Sui limiti che il legislatore statale incontra quando vincola le Regioni nella scelta delle proprie politiche di bilancio, in particolare dovendo fissare l'arco temporale entro il quale le misure dettate si applicano, v. la citate sentenze nn. 79/2014, 193/2012 e 36/2004, ove è sottolineato l'esigenza che gli interventi non siano privi di tale delimitazione cronologica, senza la quale trasmoderebbero in direttive strutturali, contrarie all'autonomia di cui le Regioni sono titolari.

Sulla natura necessariamente pluriennale delle politiche di bilancio, v. le citate sentenze nn. 178/2015 e 310/2013.
Atti oggetto del giudizio
decreto-legge  24/04/2014  n. 66  art. 14  co. 1
decreto-legge  24/04/2014  n. 66  art. 14  co. 2
legge  23/06/2014  n. 89

Parametri costituzionali
Costituzione  art. 117  co. 3
Costituzione  art. 119


Pronuncia

SENTENZA N. 43

ANNO 2016


REPUBBLICA ITALIANA

IN NOME DEL POPOLO ITALIANO

LA CORTE COSTITUZIONALE

composta dai signori: Presidente: Alessandro CRISCUOLO; Giudici : Paolo GROSSI, Giorgio LATTANZI, Aldo CAROSI, Marta CARTABIA, Mario Rosario MORELLI, Giancarlo CORAGGIO, Giuliano AMATO, Silvana SCIARRA, Daria de PRETIS, Nicolò ZANON, Franco MODUGNO, Augusto Antonio BARBERA, Giulio PROSPERETTI,


ha pronunciato la seguente

SENTENZA

nei giudizi di legittimità costituzionale degli artt. 14, commi 1, 2 e 4-ter, e 15, comma 1, del decreto-legge 24 aprile 2014, n. 66 (Misure urgenti per la competitività e la giustizia sociale), convertito, con modificazioni, dall’art. 1, comma 1, della legge 23 giugno 2014, n. 89, promossi dalla Regione Veneto e dalla Provincia autonoma di Trento, con ricorsi notificati il 18 e il 20 agosto 2014, depositati in cancelleria il 22 e il 26 agosto 2014 e rispettivamente iscritti ai nn. 63 e 65 del registro ricorsi 2014.

**ATTIVITÀ DA SVOLGERE:**
- a) Secondo l'estratto, da chi sono stati promossi i giudizi di legittimità costituzionale?
- b) Riscrivi il passo dell'estratto cominciando da "ha pronunciato la" e terminando con "registro ricorsi 2014.", con "Regione Lombardia" al posto di "Regione Veneto".
L'elenco riportato di seguito non ha alcun ruolo in questo lavoro.

**RACCOLTA DATI:**
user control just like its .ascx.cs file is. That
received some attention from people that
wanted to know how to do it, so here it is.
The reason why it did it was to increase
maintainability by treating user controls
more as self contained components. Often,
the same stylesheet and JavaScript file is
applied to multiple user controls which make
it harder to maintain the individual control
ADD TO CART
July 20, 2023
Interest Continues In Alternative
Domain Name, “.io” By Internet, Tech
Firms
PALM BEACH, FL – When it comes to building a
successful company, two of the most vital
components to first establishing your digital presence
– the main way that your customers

**ELENCO RISPOSTE:**
- a) Dalla Regione Veneto e dalla Provincia autonoma di Trento.

- b)
ha pronunciato la seguente

SENTENZA

nei giudizi di legittimità costituzionale degli artt. 14, commi 1, 2 e 4-ter, e 15, comma 1, del decreto-legge 24 aprile 2014, n. 66 (Misure urgenti per la competitività e la giustizia sociale), convertito, con modificazioni, dall’art. 1, comma 1, della legge 23 giugno 2014, n. 89, promossi dalla Regione Lombardia e dalla Provincia autonoma di Trento, con ricorsi notificati il 18 e il 20 agosto 2014, depositati in cancelleria il 22 e il 26 agosto 2014 e rispettivamente iscritti ai nn. 63 e 65 del registro ricorsi 2014.